JAT still under surveillance, BNPT
Dicky Christanto, The Jakarta Post, Jakarta | Fri, 02/24/2012 6:40 PM
It was only a matter of time before the U.S. government decided to place firebrand cleric Abu Bakar Ba’asyir’s mass organization Jamaah Ansharut Tauhid (JAT) on its list of foreign terrorist organizations, National Counterterrorism Agency (BNPT) chief Insp. Gen. (ret) Ansyaad Mbai said.
“The fact that JAT and its activists are still campaigning to replace our democracy with their ideas of an Islamic state and because they tend to authorize the use of violence in pursuing their agenda must be among the reasons why the U.S. government put them on the list,” Ansyaad told The Jakarta Post on Friday.
He said to date BNPT was still closely monitoring JAT activities.

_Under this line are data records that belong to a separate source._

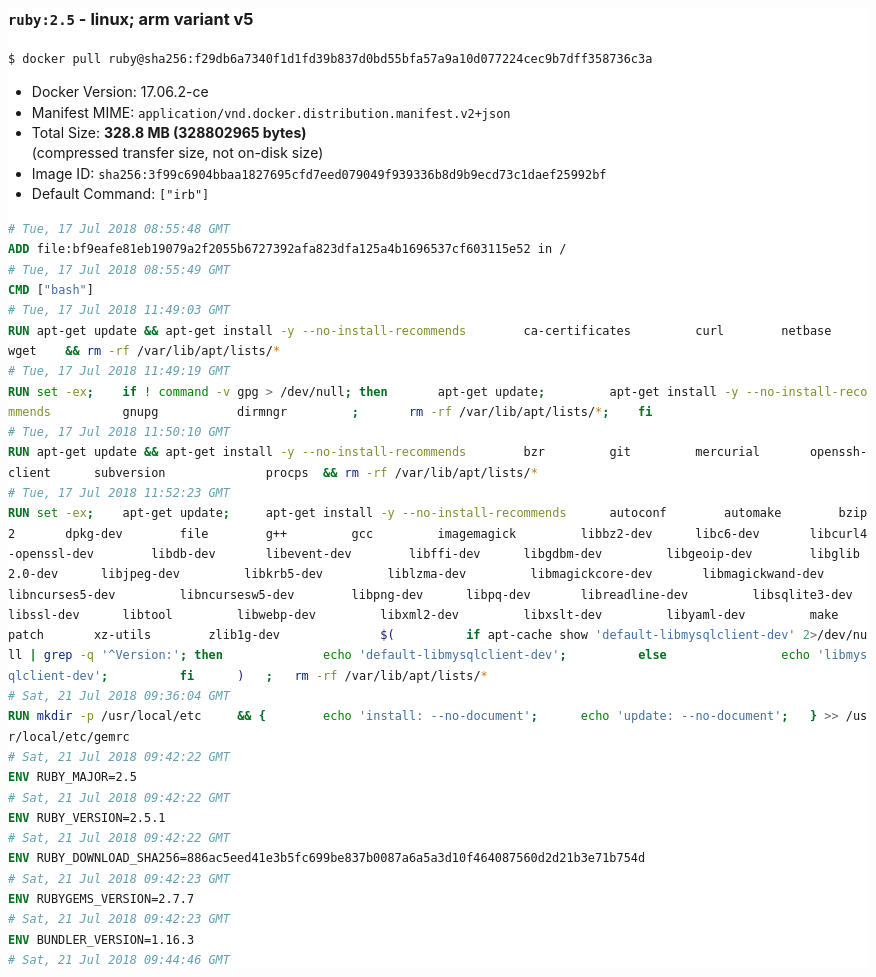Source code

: ### `ruby:2.5` - linux; arm variant v5

```console
$ docker pull ruby@sha256:f29db6a7340f1d1fd39b837d0bd55bfa57a9a10d077224cec9b7dff358736c3a
```

-	Docker Version: 17.06.2-ce
-	Manifest MIME: `application/vnd.docker.distribution.manifest.v2+json`
-	Total Size: **328.8 MB (328802965 bytes)**  
	(compressed transfer size, not on-disk size)
-	Image ID: `sha256:3f99c6904bbaa1827695cfd7eed079049f939336b8d9b9ecd73c1daef25992bf`
-	Default Command: `["irb"]`

```dockerfile
# Tue, 17 Jul 2018 08:55:48 GMT
ADD file:bf9eafe81eb19079a2f2055b6727392afa823dfa125a4b1696537cf603115e52 in / 
# Tue, 17 Jul 2018 08:55:49 GMT
CMD ["bash"]
# Tue, 17 Jul 2018 11:49:03 GMT
RUN apt-get update && apt-get install -y --no-install-recommends 		ca-certificates 		curl 		netbase 		wget 	&& rm -rf /var/lib/apt/lists/*
# Tue, 17 Jul 2018 11:49:19 GMT
RUN set -ex; 	if ! command -v gpg > /dev/null; then 		apt-get update; 		apt-get install -y --no-install-recommends 			gnupg 			dirmngr 		; 		rm -rf /var/lib/apt/lists/*; 	fi
# Tue, 17 Jul 2018 11:50:10 GMT
RUN apt-get update && apt-get install -y --no-install-recommends 		bzr 		git 		mercurial 		openssh-client 		subversion 				procps 	&& rm -rf /var/lib/apt/lists/*
# Tue, 17 Jul 2018 11:52:23 GMT
RUN set -ex; 	apt-get update; 	apt-get install -y --no-install-recommends 		autoconf 		automake 		bzip2 		dpkg-dev 		file 		g++ 		gcc 		imagemagick 		libbz2-dev 		libc6-dev 		libcurl4-openssl-dev 		libdb-dev 		libevent-dev 		libffi-dev 		libgdbm-dev 		libgeoip-dev 		libglib2.0-dev 		libjpeg-dev 		libkrb5-dev 		liblzma-dev 		libmagickcore-dev 		libmagickwand-dev 		libncurses5-dev 		libncursesw5-dev 		libpng-dev 		libpq-dev 		libreadline-dev 		libsqlite3-dev 		libssl-dev 		libtool 		libwebp-dev 		libxml2-dev 		libxslt-dev 		libyaml-dev 		make 		patch 		xz-utils 		zlib1g-dev 				$( 			if apt-cache show 'default-libmysqlclient-dev' 2>/dev/null | grep -q '^Version:'; then 				echo 'default-libmysqlclient-dev'; 			else 				echo 'libmysqlclient-dev'; 			fi 		) 	; 	rm -rf /var/lib/apt/lists/*
# Sat, 21 Jul 2018 09:36:04 GMT
RUN mkdir -p /usr/local/etc 	&& { 		echo 'install: --no-document'; 		echo 'update: --no-document'; 	} >> /usr/local/etc/gemrc
# Sat, 21 Jul 2018 09:42:22 GMT
ENV RUBY_MAJOR=2.5
# Sat, 21 Jul 2018 09:42:22 GMT
ENV RUBY_VERSION=2.5.1
# Sat, 21 Jul 2018 09:42:22 GMT
ENV RUBY_DOWNLOAD_SHA256=886ac5eed41e3b5fc699be837b0087a6a5a3d10f464087560d2d21b3e71b754d
# Sat, 21 Jul 2018 09:42:23 GMT
ENV RUBYGEMS_VERSION=2.7.7
# Sat, 21 Jul 2018 09:42:23 GMT
ENV BUNDLER_VERSION=1.16.3
# Sat, 21 Jul 2018 09:44:46 GMT
```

“We will move in if we find out that they intend to break the law,” he said.
Through its state department, the U.S. government declared JAT as among foreign terrorist groups. The U.S. held JAT responsible for the church bombing in Surakarta last year and also suspected it was behind a string of robberies that were reportedly aimed at collecting funds to purchase explosives and weapons.
The U.S government had also vowed to cripple all financial access channeled toward JAT so that its activists would not have sufficient resources to formulate additional terror plots.
JAT was founded by Abu Bakar Ba’asyir in 2008 following a break from his old organization, the Indonesian Mujahadeen Council (MMI), reportedly over a personal feud between himself and other MMI leaders.